| Problem to work on |
Rewrite the rows below with every instance of "zero-indexed" changed to "0-indexed" and everything else left the same. Leave the pictures out of your version.

»»

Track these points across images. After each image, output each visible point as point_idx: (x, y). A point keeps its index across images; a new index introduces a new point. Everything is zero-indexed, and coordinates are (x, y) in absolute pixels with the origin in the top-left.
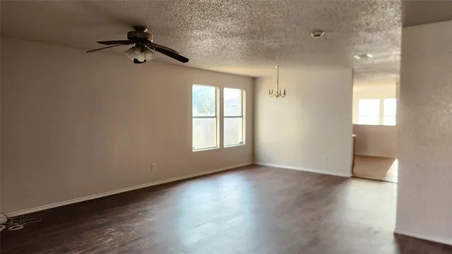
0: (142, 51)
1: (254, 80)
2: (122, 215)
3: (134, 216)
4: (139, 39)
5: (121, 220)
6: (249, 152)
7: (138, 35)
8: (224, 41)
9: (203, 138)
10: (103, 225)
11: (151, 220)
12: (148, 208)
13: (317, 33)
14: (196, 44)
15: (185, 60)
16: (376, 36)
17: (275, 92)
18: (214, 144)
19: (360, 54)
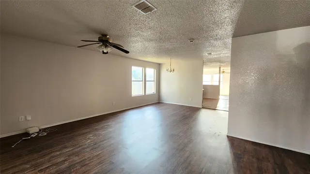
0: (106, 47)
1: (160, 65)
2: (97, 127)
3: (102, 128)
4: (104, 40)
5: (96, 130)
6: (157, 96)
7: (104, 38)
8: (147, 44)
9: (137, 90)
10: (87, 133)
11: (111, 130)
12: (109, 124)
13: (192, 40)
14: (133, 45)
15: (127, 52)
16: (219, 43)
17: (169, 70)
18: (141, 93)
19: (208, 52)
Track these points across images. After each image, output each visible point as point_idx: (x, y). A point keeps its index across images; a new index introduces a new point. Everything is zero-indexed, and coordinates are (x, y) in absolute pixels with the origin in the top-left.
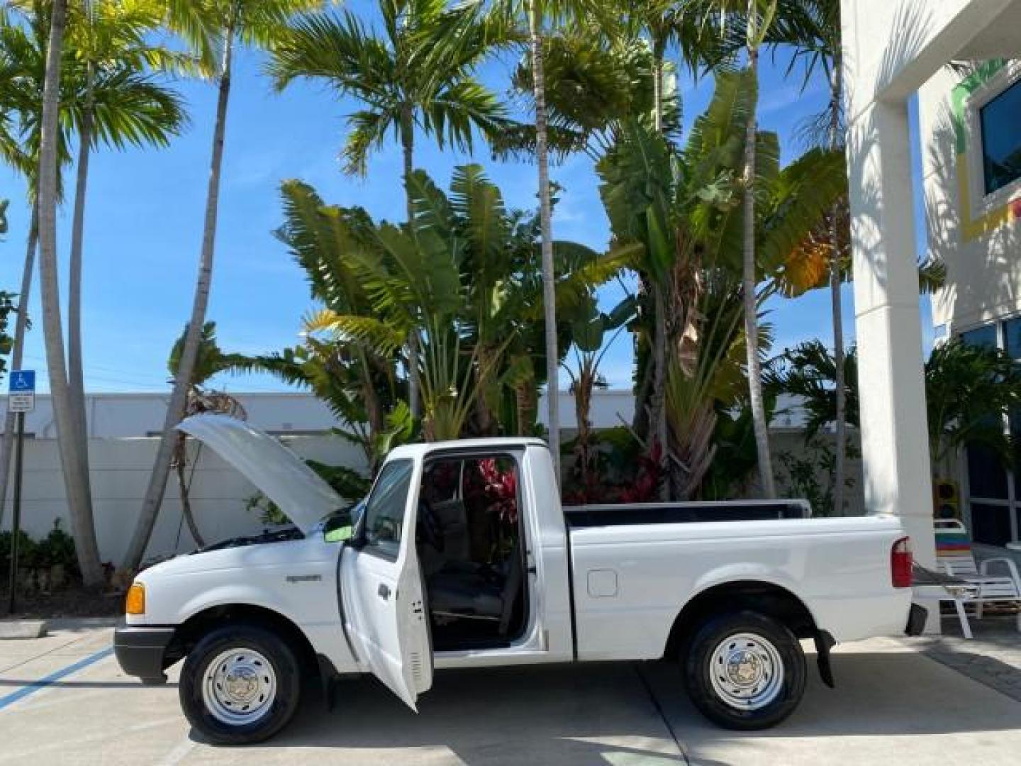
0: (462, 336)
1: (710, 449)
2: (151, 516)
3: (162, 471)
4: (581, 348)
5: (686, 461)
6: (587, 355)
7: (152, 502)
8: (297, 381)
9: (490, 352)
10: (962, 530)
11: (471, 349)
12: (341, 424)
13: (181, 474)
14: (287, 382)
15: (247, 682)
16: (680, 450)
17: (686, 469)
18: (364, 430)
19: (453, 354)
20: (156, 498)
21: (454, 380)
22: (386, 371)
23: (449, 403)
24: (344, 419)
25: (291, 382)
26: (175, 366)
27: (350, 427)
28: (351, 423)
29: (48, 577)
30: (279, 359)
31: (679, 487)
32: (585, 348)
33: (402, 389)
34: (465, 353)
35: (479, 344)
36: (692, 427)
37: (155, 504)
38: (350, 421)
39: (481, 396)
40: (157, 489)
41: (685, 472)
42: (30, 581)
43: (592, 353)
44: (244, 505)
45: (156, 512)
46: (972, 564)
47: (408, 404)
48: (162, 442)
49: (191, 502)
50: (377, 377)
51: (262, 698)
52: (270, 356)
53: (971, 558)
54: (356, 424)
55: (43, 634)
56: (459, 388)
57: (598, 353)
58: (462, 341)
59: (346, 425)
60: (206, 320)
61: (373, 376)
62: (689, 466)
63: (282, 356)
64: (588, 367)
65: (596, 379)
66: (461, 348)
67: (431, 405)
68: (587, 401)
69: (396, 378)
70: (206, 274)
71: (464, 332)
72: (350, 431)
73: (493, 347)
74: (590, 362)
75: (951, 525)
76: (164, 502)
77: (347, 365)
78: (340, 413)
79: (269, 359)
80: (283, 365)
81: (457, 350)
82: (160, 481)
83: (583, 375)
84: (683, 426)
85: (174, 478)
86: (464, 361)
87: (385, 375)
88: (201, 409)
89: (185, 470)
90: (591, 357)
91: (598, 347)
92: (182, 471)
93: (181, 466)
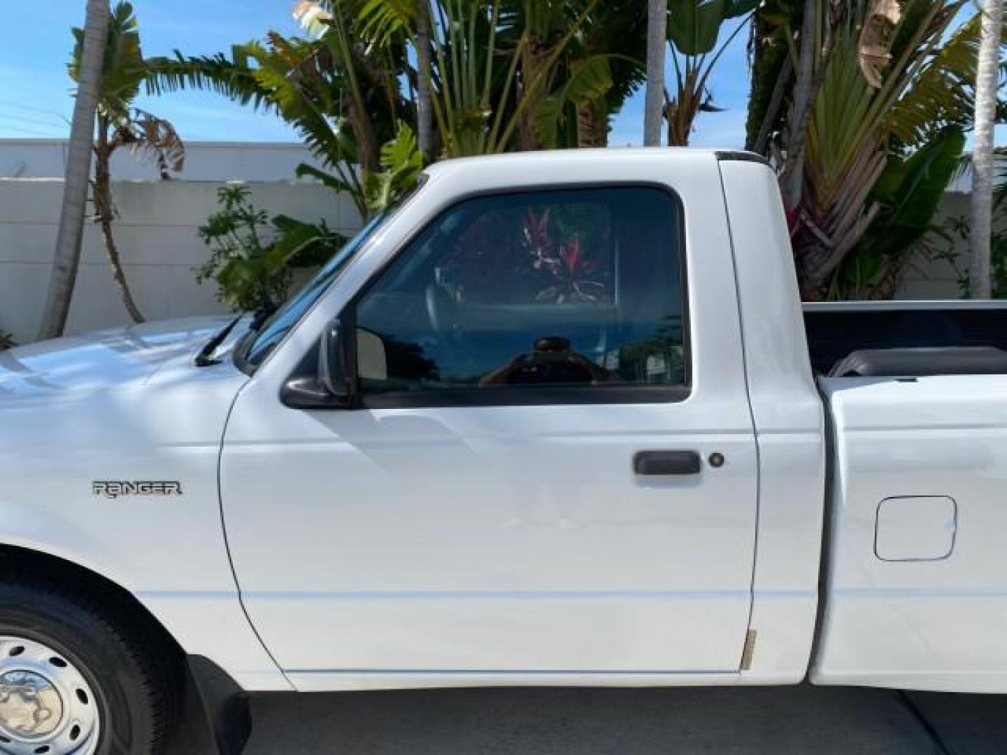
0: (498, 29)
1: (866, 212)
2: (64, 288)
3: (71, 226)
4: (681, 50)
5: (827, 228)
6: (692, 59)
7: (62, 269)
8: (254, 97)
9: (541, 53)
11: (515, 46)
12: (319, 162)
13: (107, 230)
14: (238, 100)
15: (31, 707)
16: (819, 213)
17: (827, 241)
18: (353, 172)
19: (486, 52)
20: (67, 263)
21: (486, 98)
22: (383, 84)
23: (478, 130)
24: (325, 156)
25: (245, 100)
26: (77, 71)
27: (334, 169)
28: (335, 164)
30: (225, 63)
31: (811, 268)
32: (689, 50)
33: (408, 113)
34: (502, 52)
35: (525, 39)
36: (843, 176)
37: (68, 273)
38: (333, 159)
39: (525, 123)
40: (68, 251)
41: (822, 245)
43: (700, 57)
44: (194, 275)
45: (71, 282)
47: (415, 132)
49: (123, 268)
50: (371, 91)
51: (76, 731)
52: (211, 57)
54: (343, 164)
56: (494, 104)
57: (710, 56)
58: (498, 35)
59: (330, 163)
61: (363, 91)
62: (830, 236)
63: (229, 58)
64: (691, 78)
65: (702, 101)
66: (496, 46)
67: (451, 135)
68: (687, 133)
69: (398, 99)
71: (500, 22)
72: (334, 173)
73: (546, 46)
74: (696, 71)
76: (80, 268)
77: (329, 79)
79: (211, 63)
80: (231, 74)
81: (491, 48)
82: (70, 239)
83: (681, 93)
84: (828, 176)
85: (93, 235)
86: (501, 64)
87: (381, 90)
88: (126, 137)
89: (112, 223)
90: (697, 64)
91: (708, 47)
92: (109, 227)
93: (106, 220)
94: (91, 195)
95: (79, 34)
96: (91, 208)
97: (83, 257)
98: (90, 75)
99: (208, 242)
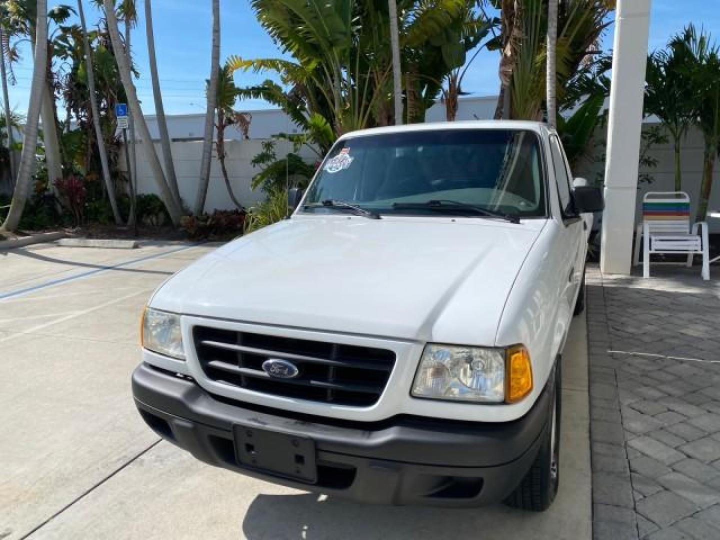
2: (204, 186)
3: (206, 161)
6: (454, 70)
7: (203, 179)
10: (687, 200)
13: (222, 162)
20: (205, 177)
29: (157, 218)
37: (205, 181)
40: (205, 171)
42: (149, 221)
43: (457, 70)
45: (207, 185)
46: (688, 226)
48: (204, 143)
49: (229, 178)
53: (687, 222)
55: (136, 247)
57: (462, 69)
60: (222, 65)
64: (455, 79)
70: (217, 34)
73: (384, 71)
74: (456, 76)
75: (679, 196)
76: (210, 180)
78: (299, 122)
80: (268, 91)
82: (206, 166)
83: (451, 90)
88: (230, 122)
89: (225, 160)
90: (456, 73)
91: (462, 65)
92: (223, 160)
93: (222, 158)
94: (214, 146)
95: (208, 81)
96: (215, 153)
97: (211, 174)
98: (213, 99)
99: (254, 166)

««

| Task result |
Track these points across images. After each image, output each visible point as point_idx: (x, y). A point keeps its index across images; a new index introduces a new point. Everything is 0-indexed, and coordinates are (x, y) in absolute pixels with the origin in the top-left.
0: (142, 51)
1: (254, 80)
2: (122, 215)
3: (134, 216)
4: (139, 39)
5: (121, 220)
6: (249, 152)
7: (138, 35)
8: (224, 41)
9: (203, 138)
10: (103, 225)
11: (151, 220)
12: (148, 208)
13: (317, 33)
14: (196, 44)
15: (185, 60)
16: (376, 36)
17: (275, 92)
18: (214, 144)
19: (360, 54)
0: (106, 47)
1: (160, 65)
2: (97, 127)
3: (102, 128)
4: (104, 40)
5: (96, 130)
6: (157, 96)
7: (104, 38)
8: (147, 44)
9: (137, 90)
10: (87, 133)
11: (111, 130)
12: (109, 124)
13: (192, 40)
14: (133, 45)
15: (127, 52)
16: (219, 43)
17: (169, 70)
18: (141, 93)
19: (208, 52)
Track these points across images. After each image, output each visible point as point_idx: (x, y). A point keeps its index across images; a new index introduces a new point. Everything is 0-indexed, and coordinates are (x, y) in absolute pixels with the origin in the top-left.
0: (462, 336)
1: (710, 449)
2: (151, 516)
3: (162, 471)
4: (581, 348)
5: (686, 461)
6: (587, 355)
7: (152, 502)
8: (297, 381)
9: (490, 352)
10: (962, 530)
11: (471, 349)
12: (341, 424)
13: (181, 474)
14: (287, 382)
15: (247, 682)
16: (680, 450)
17: (686, 469)
18: (364, 430)
19: (453, 354)
20: (156, 498)
21: (454, 380)
22: (386, 371)
23: (449, 403)
24: (344, 419)
25: (291, 382)
26: (175, 366)
27: (350, 427)
28: (351, 423)
29: (48, 577)
30: (279, 359)
31: (679, 487)
32: (585, 348)
33: (402, 389)
34: (465, 353)
35: (479, 344)
36: (692, 427)
37: (155, 504)
38: (350, 421)
39: (481, 396)
40: (157, 489)
41: (685, 472)
42: (30, 581)
43: (592, 353)
44: (244, 505)
45: (156, 512)
46: (972, 564)
47: (408, 404)
48: (162, 442)
49: (191, 502)
50: (377, 377)
51: (262, 698)
52: (270, 356)
53: (971, 558)
54: (356, 424)
55: (43, 634)
56: (459, 388)
57: (598, 353)
58: (462, 341)
59: (346, 425)
60: (206, 320)
61: (373, 376)
62: (689, 466)
63: (282, 356)
64: (588, 367)
65: (596, 379)
66: (461, 348)
67: (431, 405)
68: (587, 401)
69: (396, 378)
70: (206, 274)
71: (464, 332)
72: (350, 431)
73: (493, 347)
74: (590, 362)
75: (951, 525)
76: (164, 502)
77: (347, 365)
78: (340, 413)
79: (269, 359)
80: (283, 365)
81: (457, 350)
82: (160, 481)
83: (583, 375)
84: (683, 426)
85: (174, 478)
86: (464, 361)
87: (385, 375)
88: (201, 409)
89: (185, 470)
90: (591, 357)
91: (598, 347)
92: (182, 471)
93: (181, 466)
0: (498, 29)
1: (866, 212)
2: (64, 288)
3: (71, 226)
4: (681, 50)
5: (827, 228)
6: (692, 59)
7: (62, 269)
8: (254, 97)
9: (541, 53)
11: (515, 46)
12: (319, 162)
13: (107, 230)
14: (238, 100)
15: (31, 707)
16: (819, 213)
17: (827, 241)
18: (353, 172)
19: (486, 52)
20: (67, 263)
21: (486, 98)
22: (383, 84)
23: (478, 130)
24: (325, 156)
25: (245, 100)
26: (77, 71)
27: (334, 169)
28: (335, 164)
30: (225, 63)
31: (811, 268)
32: (689, 50)
33: (408, 113)
34: (502, 52)
35: (525, 39)
36: (843, 176)
37: (68, 273)
38: (333, 159)
39: (525, 123)
40: (68, 251)
41: (822, 245)
43: (700, 57)
44: (194, 275)
45: (71, 282)
47: (415, 132)
49: (123, 268)
50: (371, 91)
51: (76, 731)
52: (211, 57)
54: (343, 164)
56: (494, 104)
57: (710, 56)
58: (498, 35)
59: (330, 163)
61: (363, 91)
62: (830, 236)
63: (229, 58)
64: (691, 78)
65: (702, 101)
66: (496, 46)
67: (451, 135)
68: (687, 133)
69: (398, 99)
71: (500, 22)
72: (334, 173)
73: (546, 46)
74: (696, 71)
76: (80, 268)
77: (329, 79)
79: (211, 63)
80: (231, 74)
81: (491, 48)
82: (70, 239)
83: (681, 93)
84: (828, 176)
85: (93, 235)
86: (501, 64)
87: (381, 90)
88: (126, 137)
89: (112, 223)
90: (697, 64)
91: (708, 47)
92: (109, 227)
93: (106, 220)
94: (91, 195)
95: (79, 34)
96: (91, 208)
97: (83, 257)
98: (90, 75)
99: (208, 242)
2: (204, 186)
3: (206, 161)
6: (454, 70)
7: (203, 179)
10: (687, 200)
13: (222, 162)
20: (205, 177)
29: (157, 218)
37: (205, 181)
40: (205, 171)
42: (149, 221)
43: (457, 70)
45: (207, 185)
46: (688, 226)
48: (204, 143)
49: (229, 178)
53: (687, 222)
55: (136, 247)
57: (462, 69)
60: (222, 65)
64: (455, 79)
70: (217, 34)
73: (384, 71)
74: (456, 76)
75: (679, 196)
76: (210, 180)
78: (299, 122)
80: (268, 91)
82: (206, 166)
83: (451, 90)
88: (230, 122)
89: (225, 160)
90: (456, 73)
91: (462, 65)
92: (223, 160)
93: (222, 158)
94: (214, 146)
95: (208, 81)
96: (215, 153)
97: (211, 174)
98: (213, 99)
99: (254, 166)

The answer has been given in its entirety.